We continued moving down the hall, passing more bedrooms and several bathrooms, and we stopped at a large kitchen at the end. Trapper grabbed two bottles of water from the fridge, and we sat at one of the tables. It was child-size and low to the ground. I honestly didn’t know if he’d fit, but somehow, he did.
“The way it works is, we bring the imports here and get them ready for adoption. Some take days; some take weeks. We research the hell out of the buyers. We check financial records, and we go to their homes. We make sure they’re going to give the imports a good life. Then the transaction takes place in a room on the other side of the building. We don’t bring anyone in here.”
“But you brought me here.”
“I’ve shown you the living room and a few of the bedrooms and now the kitchen, but I’ve been real careful about where I’ve brought you. Most of the kids are in the playroom right now.” He ran his thumb over one of the books on the table; it looked so small and delicate under his large hand. “They get attached real quickly to kindness and attention. They’ve never had it. Once they get it, they don’t want to let it go. They’re used to the staff here, but outsiders shake up the whole house, and it turns into one hell of a mess.”

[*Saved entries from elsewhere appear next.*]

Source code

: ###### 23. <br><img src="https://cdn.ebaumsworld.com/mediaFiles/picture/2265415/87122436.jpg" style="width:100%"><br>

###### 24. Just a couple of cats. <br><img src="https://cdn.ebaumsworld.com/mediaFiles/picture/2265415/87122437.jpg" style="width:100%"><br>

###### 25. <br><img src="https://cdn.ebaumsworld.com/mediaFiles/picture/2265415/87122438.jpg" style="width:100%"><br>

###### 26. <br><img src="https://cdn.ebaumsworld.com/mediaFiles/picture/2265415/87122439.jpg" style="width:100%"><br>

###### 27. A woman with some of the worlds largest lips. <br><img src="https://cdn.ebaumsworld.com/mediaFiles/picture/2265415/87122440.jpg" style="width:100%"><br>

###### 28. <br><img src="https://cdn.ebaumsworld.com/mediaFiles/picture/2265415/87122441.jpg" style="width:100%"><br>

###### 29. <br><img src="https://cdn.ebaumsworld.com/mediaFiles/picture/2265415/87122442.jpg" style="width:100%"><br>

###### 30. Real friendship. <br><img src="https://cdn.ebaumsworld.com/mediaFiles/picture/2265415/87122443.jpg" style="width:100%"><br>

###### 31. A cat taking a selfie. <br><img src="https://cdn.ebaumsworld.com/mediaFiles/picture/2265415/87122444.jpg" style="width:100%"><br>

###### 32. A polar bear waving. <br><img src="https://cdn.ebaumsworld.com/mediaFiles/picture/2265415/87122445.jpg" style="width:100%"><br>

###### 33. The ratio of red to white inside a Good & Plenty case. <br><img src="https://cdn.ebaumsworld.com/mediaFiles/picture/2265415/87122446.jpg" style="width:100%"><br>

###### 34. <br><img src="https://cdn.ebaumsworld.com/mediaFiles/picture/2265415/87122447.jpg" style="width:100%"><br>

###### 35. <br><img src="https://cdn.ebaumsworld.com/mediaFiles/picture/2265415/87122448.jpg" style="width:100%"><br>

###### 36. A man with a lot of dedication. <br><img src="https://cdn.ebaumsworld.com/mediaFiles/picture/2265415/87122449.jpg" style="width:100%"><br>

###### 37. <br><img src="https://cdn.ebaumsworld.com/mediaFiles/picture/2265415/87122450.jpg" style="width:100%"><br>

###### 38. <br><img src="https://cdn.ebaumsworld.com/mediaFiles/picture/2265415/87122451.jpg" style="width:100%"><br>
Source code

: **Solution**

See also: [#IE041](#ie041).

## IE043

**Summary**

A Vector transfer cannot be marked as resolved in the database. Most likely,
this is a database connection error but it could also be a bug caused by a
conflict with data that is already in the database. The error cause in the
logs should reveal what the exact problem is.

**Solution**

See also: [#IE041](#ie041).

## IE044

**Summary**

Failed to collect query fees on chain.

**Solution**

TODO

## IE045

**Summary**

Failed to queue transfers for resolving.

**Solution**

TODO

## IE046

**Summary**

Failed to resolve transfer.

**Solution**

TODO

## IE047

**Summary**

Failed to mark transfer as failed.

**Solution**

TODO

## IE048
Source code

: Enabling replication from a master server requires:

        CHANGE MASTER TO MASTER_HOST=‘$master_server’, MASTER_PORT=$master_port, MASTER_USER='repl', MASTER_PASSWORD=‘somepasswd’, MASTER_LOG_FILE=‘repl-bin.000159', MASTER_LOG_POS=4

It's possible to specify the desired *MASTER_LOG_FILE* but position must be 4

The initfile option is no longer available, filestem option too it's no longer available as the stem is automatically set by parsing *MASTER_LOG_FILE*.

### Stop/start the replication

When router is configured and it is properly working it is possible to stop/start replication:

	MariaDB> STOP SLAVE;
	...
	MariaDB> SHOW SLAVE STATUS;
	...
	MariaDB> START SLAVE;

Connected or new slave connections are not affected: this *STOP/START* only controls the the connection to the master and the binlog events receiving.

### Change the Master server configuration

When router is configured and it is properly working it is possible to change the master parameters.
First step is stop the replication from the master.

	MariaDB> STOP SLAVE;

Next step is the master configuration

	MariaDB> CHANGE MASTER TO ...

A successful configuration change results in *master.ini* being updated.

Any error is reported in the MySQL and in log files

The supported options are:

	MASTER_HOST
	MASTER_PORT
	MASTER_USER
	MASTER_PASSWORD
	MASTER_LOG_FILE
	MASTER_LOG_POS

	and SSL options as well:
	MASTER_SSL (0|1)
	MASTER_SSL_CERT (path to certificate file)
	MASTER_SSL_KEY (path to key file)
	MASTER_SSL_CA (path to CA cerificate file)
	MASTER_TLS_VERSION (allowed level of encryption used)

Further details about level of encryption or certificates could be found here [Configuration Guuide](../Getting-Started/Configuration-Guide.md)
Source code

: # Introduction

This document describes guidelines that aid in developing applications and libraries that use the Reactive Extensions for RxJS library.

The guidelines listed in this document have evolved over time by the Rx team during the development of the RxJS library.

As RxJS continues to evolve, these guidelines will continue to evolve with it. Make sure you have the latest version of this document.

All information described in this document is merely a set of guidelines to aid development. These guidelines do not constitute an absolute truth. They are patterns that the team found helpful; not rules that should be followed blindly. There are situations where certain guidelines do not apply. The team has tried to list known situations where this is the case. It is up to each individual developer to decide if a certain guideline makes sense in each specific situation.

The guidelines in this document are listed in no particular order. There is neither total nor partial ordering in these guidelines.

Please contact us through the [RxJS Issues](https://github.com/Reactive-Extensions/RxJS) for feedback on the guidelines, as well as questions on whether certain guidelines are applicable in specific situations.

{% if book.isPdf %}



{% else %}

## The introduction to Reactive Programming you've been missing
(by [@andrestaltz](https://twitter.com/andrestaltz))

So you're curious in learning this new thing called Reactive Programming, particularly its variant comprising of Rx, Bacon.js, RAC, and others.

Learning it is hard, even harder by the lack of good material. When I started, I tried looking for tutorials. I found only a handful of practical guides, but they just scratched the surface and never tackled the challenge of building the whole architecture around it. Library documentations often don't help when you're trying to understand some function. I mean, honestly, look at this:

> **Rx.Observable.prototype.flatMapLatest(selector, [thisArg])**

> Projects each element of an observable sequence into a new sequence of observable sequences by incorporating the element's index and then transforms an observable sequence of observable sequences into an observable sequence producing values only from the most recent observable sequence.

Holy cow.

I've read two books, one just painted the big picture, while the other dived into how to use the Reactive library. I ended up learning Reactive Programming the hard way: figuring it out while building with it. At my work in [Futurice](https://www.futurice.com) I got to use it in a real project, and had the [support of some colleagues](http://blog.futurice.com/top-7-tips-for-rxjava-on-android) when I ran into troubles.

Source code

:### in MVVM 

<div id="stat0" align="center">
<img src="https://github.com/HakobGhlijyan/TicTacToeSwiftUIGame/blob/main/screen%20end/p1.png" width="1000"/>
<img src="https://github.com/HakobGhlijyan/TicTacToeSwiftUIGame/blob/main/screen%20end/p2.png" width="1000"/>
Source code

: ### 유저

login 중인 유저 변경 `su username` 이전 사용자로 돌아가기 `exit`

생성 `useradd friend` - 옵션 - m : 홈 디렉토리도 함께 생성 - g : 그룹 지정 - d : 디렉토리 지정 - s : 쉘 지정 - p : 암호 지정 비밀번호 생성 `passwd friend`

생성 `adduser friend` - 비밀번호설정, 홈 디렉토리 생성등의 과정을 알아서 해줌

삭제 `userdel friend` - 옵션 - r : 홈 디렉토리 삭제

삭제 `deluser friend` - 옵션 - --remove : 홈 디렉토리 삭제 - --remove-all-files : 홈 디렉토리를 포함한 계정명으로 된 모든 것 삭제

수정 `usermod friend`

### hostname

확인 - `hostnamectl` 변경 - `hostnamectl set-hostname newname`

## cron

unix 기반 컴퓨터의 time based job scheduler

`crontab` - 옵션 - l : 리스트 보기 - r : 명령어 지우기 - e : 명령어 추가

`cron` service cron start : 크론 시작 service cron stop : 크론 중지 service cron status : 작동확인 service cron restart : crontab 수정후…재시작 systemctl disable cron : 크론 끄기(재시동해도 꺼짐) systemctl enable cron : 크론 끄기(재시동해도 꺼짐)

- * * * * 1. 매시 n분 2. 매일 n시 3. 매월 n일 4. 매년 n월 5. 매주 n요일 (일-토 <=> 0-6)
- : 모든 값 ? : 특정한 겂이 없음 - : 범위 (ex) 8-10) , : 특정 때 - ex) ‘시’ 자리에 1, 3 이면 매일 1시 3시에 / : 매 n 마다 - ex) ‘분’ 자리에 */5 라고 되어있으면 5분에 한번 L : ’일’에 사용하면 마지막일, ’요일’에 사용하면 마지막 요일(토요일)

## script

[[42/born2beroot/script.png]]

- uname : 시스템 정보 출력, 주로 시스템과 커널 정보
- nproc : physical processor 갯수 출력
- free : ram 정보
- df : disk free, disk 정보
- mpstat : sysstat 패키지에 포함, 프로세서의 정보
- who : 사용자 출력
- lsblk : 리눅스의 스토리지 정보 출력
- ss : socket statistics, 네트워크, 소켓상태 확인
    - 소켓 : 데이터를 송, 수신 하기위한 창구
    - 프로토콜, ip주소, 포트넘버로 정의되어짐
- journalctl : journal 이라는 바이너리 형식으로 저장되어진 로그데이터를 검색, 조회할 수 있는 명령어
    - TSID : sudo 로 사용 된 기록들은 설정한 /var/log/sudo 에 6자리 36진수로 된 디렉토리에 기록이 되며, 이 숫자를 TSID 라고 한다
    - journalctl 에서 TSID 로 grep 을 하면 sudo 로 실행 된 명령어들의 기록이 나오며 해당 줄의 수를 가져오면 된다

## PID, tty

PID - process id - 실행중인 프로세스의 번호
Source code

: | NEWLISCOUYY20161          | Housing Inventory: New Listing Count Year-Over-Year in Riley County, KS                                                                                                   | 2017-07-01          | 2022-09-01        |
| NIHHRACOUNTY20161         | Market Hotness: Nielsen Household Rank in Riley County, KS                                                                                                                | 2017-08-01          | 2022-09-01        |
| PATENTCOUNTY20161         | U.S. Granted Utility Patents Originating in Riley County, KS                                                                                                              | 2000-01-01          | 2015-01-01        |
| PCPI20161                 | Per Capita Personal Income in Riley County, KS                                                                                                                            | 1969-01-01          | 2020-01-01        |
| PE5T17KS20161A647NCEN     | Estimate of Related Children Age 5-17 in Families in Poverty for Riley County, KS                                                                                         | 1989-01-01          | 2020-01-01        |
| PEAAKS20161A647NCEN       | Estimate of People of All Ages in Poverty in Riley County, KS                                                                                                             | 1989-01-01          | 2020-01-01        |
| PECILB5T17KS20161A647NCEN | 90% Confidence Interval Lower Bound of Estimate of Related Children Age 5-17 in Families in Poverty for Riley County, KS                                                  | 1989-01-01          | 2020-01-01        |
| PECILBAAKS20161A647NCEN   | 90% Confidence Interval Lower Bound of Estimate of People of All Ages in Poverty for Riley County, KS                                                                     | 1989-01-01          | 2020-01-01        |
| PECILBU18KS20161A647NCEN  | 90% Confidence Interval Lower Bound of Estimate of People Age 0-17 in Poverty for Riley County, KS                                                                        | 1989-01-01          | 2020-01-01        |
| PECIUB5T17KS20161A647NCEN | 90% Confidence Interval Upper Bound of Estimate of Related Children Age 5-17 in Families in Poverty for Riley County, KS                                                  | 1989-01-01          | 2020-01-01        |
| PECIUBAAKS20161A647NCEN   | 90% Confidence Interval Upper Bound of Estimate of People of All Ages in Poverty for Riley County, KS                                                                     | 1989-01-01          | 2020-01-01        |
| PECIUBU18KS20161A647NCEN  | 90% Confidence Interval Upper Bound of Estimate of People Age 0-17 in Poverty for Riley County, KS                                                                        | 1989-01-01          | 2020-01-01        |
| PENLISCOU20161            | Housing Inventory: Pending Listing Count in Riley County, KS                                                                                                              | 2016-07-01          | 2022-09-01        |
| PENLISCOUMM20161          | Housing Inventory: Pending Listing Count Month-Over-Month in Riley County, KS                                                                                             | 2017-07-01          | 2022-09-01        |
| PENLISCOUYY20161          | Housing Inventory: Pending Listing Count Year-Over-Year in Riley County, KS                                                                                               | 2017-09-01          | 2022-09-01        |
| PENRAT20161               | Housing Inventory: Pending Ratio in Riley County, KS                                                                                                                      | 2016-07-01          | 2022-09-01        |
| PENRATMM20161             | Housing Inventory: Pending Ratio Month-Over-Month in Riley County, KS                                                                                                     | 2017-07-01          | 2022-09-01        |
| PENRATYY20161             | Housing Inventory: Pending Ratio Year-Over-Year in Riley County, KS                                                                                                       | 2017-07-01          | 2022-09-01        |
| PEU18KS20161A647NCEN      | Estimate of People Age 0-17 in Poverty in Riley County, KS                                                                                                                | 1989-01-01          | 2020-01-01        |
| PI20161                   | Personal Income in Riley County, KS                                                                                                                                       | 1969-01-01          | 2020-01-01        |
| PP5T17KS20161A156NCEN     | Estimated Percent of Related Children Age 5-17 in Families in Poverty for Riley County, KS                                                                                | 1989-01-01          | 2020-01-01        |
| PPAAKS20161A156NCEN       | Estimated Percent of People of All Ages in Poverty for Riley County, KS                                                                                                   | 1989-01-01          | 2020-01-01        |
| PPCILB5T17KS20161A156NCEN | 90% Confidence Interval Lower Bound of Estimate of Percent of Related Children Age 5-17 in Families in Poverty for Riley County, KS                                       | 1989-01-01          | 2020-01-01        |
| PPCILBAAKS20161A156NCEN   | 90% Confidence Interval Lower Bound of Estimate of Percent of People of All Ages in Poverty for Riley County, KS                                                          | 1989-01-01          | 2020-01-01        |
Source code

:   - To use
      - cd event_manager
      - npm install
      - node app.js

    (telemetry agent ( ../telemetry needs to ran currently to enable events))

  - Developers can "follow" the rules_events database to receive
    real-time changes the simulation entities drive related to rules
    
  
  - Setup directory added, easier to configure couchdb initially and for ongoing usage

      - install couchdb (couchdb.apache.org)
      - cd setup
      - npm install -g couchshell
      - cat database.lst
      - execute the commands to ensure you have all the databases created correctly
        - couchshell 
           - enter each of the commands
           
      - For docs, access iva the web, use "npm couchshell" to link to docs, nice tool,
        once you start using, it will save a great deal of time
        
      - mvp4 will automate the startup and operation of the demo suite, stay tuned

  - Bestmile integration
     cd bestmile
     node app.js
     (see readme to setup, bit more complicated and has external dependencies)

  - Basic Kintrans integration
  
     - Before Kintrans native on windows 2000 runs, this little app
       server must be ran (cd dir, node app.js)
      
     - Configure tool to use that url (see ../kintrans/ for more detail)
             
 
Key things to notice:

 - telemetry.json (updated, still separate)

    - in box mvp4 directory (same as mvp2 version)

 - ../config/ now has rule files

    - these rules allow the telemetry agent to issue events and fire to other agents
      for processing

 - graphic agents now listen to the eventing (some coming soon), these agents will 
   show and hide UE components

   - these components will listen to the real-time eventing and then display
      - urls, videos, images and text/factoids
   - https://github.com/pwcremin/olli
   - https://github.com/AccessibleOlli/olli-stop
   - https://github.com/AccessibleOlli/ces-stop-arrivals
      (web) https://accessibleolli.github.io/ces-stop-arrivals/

I leaned forward, so I could rest my hands on his knees. “We don’t have to go into the playroom.”
“I only told you that last bit so you would understand what you’re walking into. I plan to show you all of it, like I told you I would. But to protect them, I’m only going to have you look into the playroom real quick. I can’t take the risk of them feeling abandoned by you.”
“Will they remember any of this?”
He shrugged. “Some are too young to remember; some will never forget.”
“Like you.”
“Yeah.” He lifted my hand to his chest. “Like me.”
“Max can’t be the only person who gives you tips.”
“He’s not. We have people all over the country who give us leads, like Max, who are looking out for the best interests of the imports and not their own pockets. Most come from out of state; very few are from here. We don’t like to do pickups where our business operates because we don’t want to take a chance of getting recognized on the street.”
Trapper had said Max was a client. I’d met his wife several times, and he’d even brought his young son to my office. Max had told me he was their only child.
“So, Max’s son Calvin is…”
“Yeah, he’s one of them.” He looked down the hallway, as though Calvin had stayed in one of the rooms we’d passed. “We found Calvin when he was three months old. He was in a house in Baltimore that was a meth lab. He had burns on his stomach, and the chemicals had singed off all his hair.”
“Jesus, Trapper.”
I wouldn’t have known that by looking at Calvin. He’d been dressed in his baseball uniform and smiled when he answered my questions. He was loved, and he had hope…and that was all because of Trapper.
“Adrianna told you there’s a transaction happening today. The buyer is a friend of mine. His name is Jameson. He also happens to be one of my poker sponsors. I’d like it if you stayed to be a part of it.”
I wasn’t sure why, but I was already feeling emotional over the thought of seeing one of these kids go to a good home. “I would love to. Yes, of course I’ll stay.”
“We’ve got some time before he gets here, so let me take you to the playroom.” He attempted to stand, his long legs trying to get traction on the fuzzy alphabet rug beneath the table. “Christ, this thing is little,” he said. He held on to the table and pulled himself up.
I stood and wrapped my arms around his waist. “I don’t want to go to the playroom and risk one of the kids seeing me. I don’t want to hurt them any more than they already have been.”
He reached behind his back and squeezed my hands.
“What you do here is absolutely amazing, Trapper. I never want to leave, yet a part of me never wants to come back. But what’s become so clear is who you really are and how much I want to be with you.” As I gazed up at him, I felt the vulnerability lift, and in its place was hesitation.